▶ [WORK INSTRUCTION]:
Take the entries below and write them out exactly, with each picture removed.

▶ [Structured page parsing data]:

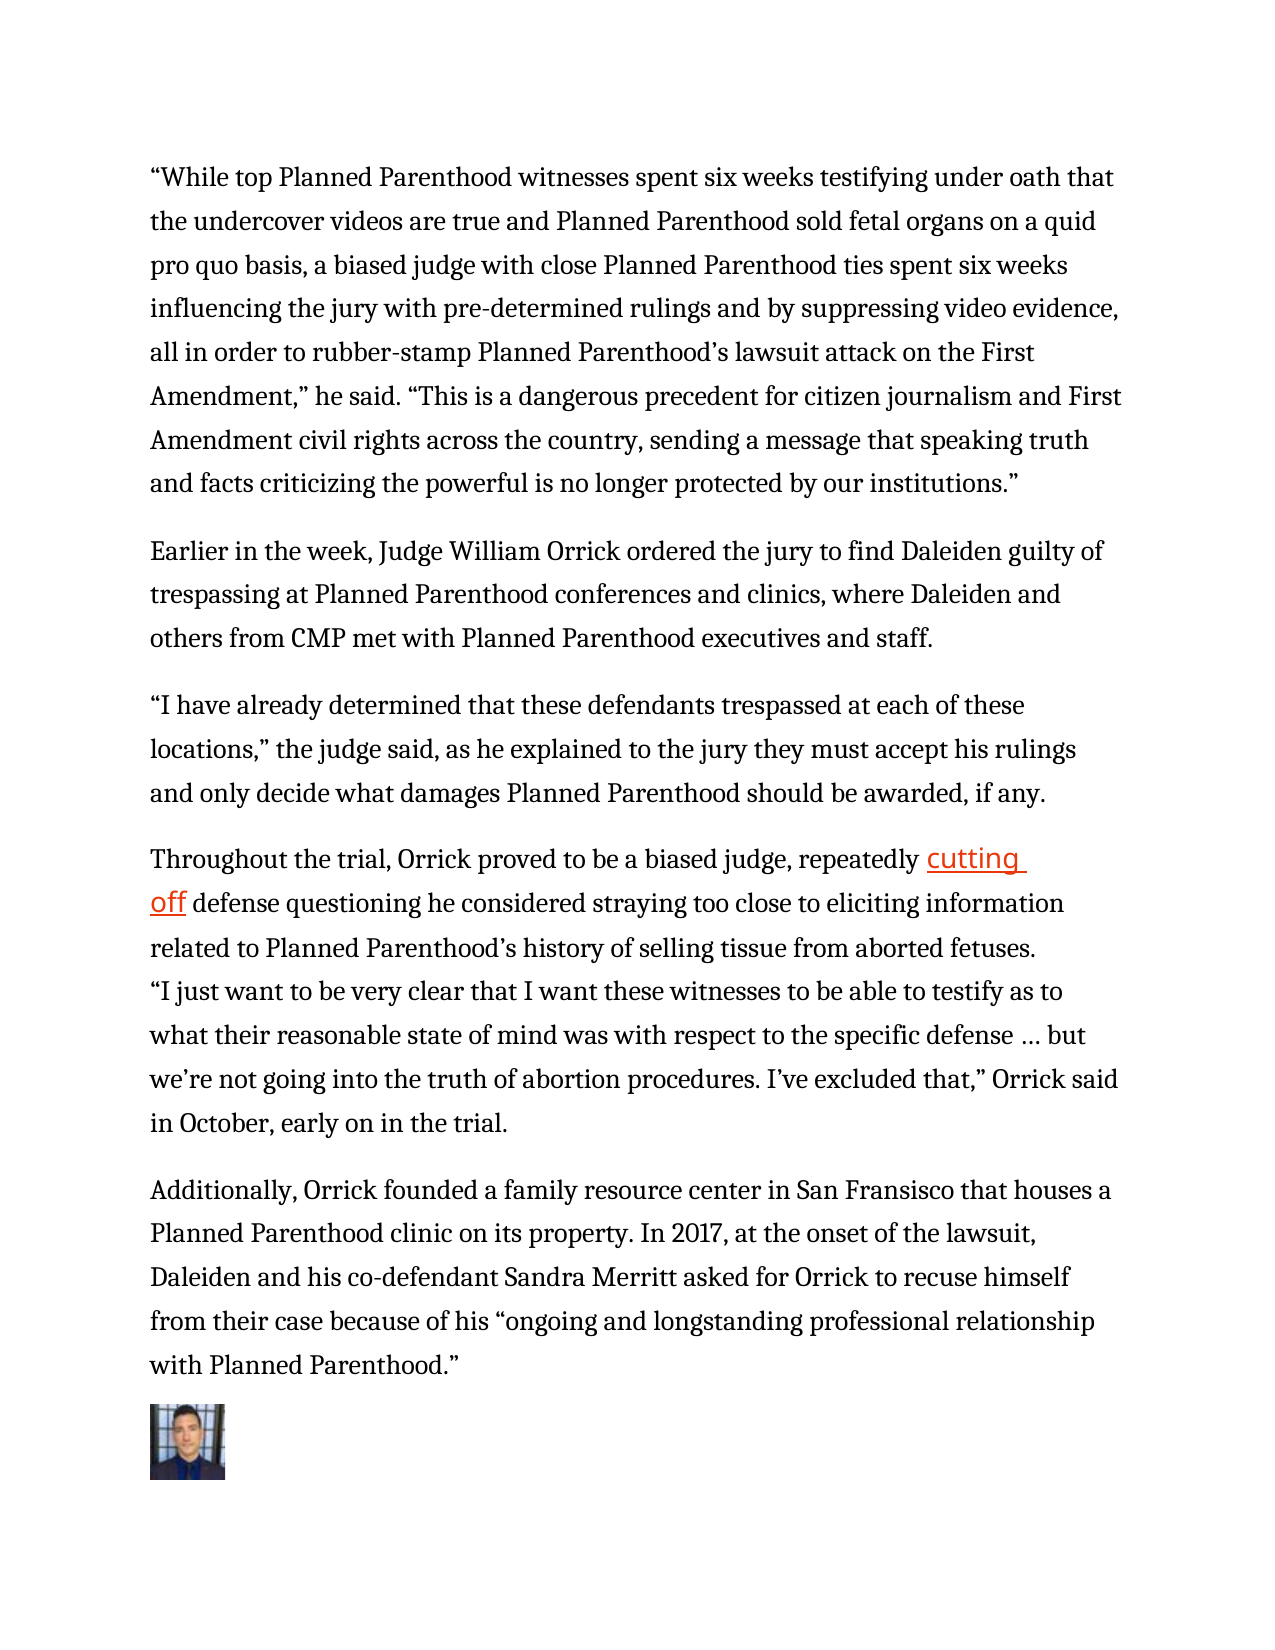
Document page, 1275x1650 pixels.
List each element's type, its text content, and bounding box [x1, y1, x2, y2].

text “I have already determined that these defendants trespassed at each of these locations,” the judge said, as he explained to the jury they must accept his rulings and only decide what damages Planned Parenthood should be awarded, if any. [150, 678, 1125, 809]
text “I just want to be very clear that I want these witnesses to be able to testify as to what their reasonable state of mind was with respect to the specific defense … but we’re not going into the truth of abortion procedures. I’ve excluded that,” Orrick said in October, early on in the trial. [150, 964, 1125, 1139]
text Throughout the trial, Orrick proved to be a biased judge, repeatedly cutting off defense questioning he considered straying too close to eliciting information related to Planned Parenthood’s history of selling tissue from aborted fetuses. [150, 833, 1125, 964]
text Earlier in the week, Judge William Orrick ordered the jury to find Daleiden guilty of trespassing at Planned Parenthood conferences and clinics, where Daleiden and others from CMP met with Planned Parenthood executives and staff. [150, 523, 1125, 655]
text Additionally, Orrick founded a family resource center in San Fransisco that houses a Planned Parenthood clinic on its property. In 2017, at the onset of the lawsuit, Daleiden and his co-defendant Sandra Merritt asked for Orrick to recuse himself from their case because of his “ongoing and longstanding professional relationship with Planned Parenthood.” [150, 1162, 1125, 1381]
text “While top Planned Parenthood witnesses spent six weeks testifying under oath that the undercover videos are true and Planned Parenthood sold fetal organs on a quid pro quo basis, a biased judge with close Planned Parenthood ties spent six weeks influencing the jury with pre-determined rulings and by suppressing video evidence, all in order to rubber-stamp Planned Parenthood’s lawsuit attack on the First Amendment,” he said. “This is a dangerous precedent for citizen journalism and First Amendment civil rights across the country, sending a message that speaking truth and facts criticizing the powerful is no longer protected by our institutions.” [150, 150, 1125, 500]
picture [150, 1404, 226, 1480]
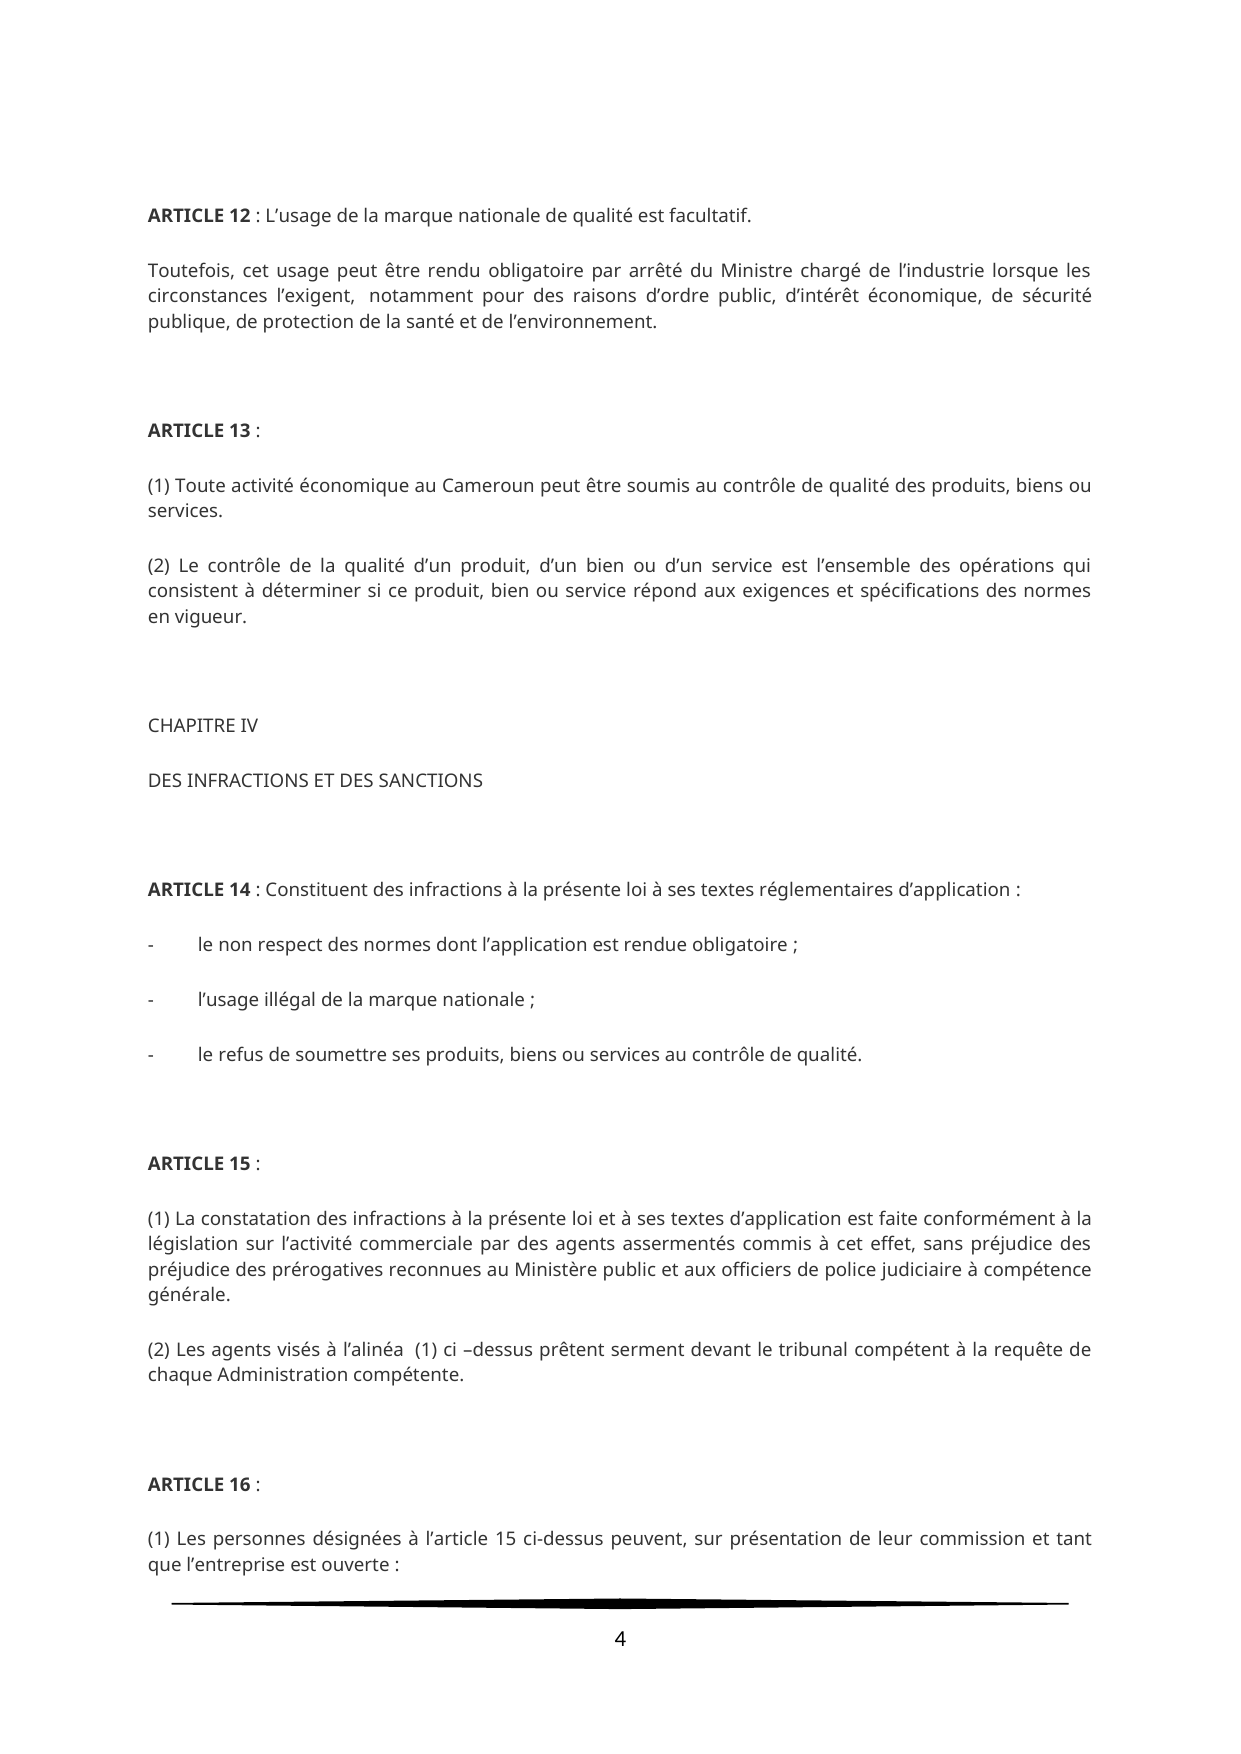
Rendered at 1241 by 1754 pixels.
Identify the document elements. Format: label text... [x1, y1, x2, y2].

▶ [RESPONSE TO THIS TASK]:
Document page, 1275x1650 pixels.
List each element's type, its text content, and bounding box [x1, y1, x2, y2].

text “I have already determined that these defendants trespassed at each of these locations,” the judge said, as he explained to the jury they must accept his rulings and only decide what damages Planned Parenthood should be awarded, if any. [150, 678, 1125, 809]
text “I just want to be very clear that I want these witnesses to be able to testify as to what their reasonable state of mind was with respect to the specific defense … but we’re not going into the truth of abortion procedures. I’ve excluded that,” Orrick said in October, early on in the trial. [150, 964, 1125, 1139]
text Throughout the trial, Orrick proved to be a biased judge, repeatedly cutting off defense questioning he considered straying too close to eliciting information related to Planned Parenthood’s history of selling tissue from aborted fetuses. [150, 833, 1125, 964]
text Earlier in the week, Judge William Orrick ordered the jury to find Daleiden guilty of trespassing at Planned Parenthood conferences and clinics, where Daleiden and others from CMP met with Planned Parenthood executives and staff. [150, 523, 1125, 655]
text Additionally, Orrick founded a family resource center in San Fransisco that houses a Planned Parenthood clinic on its property. In 2017, at the onset of the lawsuit, Daleiden and his co-defendant Sandra Merritt asked for Orrick to recuse himself from their case because of his “ongoing and longstanding professional relationship with Planned Parenthood.” [150, 1162, 1125, 1381]
text “While top Planned Parenthood witnesses spent six weeks testifying under oath that the undercover videos are true and Planned Parenthood sold fetal organs on a quid pro quo basis, a biased judge with close Planned Parenthood ties spent six weeks influencing the jury with pre-determined rulings and by suppressing video evidence, all in order to rubber-stamp Planned Parenthood’s lawsuit attack on the First Amendment,” he said. “This is a dangerous precedent for citizen journalism and First Amendment civil rights across the country, sending a message that speaking truth and facts criticizing the powerful is no longer protected by our institutions.” [150, 150, 1125, 500]
picture [150, 1404, 226, 1480]
Rendered at 1241 by 1754 pixels.
Identify the document elements. Format: label text... [x1, y1, x2, y2].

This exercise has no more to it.